A recent study from the University of Geneva (UNIGE) aimed to discover the link between sports and memory. The results, which were published in the journal Scientific Reports, show that exercise is not only good for the body, it also enhances memory.
In the study a group of 15 healthy, non-athletic men took a memory test at three different times: the first, after 30 minutes of moderate cycling, the second after 15 minutes of intensive cycling, and the third after a period of rest. The researchers also used functional MRI scans to look for changes in brain structure as well as blood tests to measure endocannabinoid levels. (Endocannabinoid molecules are released during exercise and are known to increase neuroplasticity.) The researchers discovered changes in brain structure, with results showing that the faster the individuals were, the more they activated their hippocampus (the area of the brain responsible for memory) as well as the caudate nucleus (involved in motor processes).

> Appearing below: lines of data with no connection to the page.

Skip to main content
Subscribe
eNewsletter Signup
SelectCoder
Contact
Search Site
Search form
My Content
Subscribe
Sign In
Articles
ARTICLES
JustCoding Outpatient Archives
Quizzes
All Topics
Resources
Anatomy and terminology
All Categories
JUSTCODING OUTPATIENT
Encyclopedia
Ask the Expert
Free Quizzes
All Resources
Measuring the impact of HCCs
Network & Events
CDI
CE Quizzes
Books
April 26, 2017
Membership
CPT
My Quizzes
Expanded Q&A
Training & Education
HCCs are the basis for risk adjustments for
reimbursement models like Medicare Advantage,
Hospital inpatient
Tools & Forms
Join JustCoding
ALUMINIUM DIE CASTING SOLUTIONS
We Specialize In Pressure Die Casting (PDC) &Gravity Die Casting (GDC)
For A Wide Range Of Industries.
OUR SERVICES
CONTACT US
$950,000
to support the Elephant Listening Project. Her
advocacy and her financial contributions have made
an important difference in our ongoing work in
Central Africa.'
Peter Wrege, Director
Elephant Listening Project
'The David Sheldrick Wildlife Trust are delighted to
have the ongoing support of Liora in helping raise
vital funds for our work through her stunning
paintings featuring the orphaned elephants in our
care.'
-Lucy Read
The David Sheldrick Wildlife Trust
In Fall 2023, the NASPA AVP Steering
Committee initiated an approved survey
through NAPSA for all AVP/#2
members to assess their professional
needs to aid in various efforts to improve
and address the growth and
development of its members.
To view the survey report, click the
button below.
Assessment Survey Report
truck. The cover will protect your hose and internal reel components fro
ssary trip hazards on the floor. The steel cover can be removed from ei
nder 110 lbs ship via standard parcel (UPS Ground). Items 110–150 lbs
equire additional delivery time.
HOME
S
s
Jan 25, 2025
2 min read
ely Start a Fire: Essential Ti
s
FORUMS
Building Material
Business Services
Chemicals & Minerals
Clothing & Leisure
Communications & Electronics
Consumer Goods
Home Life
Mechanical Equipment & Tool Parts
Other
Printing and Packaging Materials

Another study by the same research team found that exercise positively affected associative memory. That study discovered somewhat different findings than the new study in that they found that moderate exercise produced better results (as opposed to the faster and higher intensity exercise enhancing memory most). This highlights that not all sports have the same effects. Speaking specifically about children’s education, the researchers stated: "Sports activity can be easy to implement, minimally invasive and inexpensive intervention. For example, would it be useful to schedule a sports activity at the end of a school morning to consolidate memory and improve learning?" The authors are currently exploring how these discoveries could help those at high risk of developing Alzheimer’s disease.